Please do read the book. It's quick, you'll need at most three hours.
\
Interesting read - I see many problems in assuming security:
- It is too complex - Not open code - Likely back doors. - traffic with Internet without user knowing or able to see
If I want a platform to hold business and financial information, I don't want closed ME code running that can be shut down from the outside - or pass traffic that I can't see.
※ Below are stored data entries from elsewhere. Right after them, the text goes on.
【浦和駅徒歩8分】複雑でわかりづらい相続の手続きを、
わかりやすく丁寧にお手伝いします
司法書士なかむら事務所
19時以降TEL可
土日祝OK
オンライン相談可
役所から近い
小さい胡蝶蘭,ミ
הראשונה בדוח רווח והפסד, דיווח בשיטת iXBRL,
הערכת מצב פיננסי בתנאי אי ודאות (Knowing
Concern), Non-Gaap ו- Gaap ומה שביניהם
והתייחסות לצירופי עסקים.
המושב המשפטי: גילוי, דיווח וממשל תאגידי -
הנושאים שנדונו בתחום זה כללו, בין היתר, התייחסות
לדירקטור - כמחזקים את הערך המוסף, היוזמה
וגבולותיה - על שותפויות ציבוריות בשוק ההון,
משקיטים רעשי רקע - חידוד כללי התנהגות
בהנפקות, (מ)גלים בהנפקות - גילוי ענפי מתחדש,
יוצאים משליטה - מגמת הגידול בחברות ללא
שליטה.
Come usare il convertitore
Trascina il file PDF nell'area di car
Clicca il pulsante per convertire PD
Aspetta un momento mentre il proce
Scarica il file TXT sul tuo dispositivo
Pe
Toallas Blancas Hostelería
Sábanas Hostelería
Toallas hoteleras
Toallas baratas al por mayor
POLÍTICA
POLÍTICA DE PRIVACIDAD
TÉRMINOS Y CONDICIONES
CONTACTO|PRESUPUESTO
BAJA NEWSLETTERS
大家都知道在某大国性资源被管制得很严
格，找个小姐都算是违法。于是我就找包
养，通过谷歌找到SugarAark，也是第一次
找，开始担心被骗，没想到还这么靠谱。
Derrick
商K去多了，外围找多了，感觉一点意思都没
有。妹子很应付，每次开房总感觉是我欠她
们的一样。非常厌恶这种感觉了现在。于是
This gets to the key reason for coreboot - and unless we can completely replace/remove the ME code - I see this as less security not more.
In an earlier time I managed some EEs and a software team - very bright folks, but they had one blind spot - they were used to being among the brightest in the room and would correctly assume that no one else would understand what they were doing. But, if you apply the resources of a nation-state or even a wealthy crime syndicate, over time they will figure it out and find a way in. The more complex, the more likely there will be a hole - intentional or not.
In my mind the risk to world financial systems from back-doors is quite real and underestimated.
With out an open BIOS I think the best advise is to keep business intellectual property isolated from the Internet. At some point we need a machine with open storage hardware firmware as well..
It would be quite different if Intel was providing information and tools to roll your own ME code. Have to assume they were made an offer they couldn't refuse to be doing what they are.
The questions I have is if this is mostly for the DRM stuff that one doesn't need in a work environment or for some 3LA.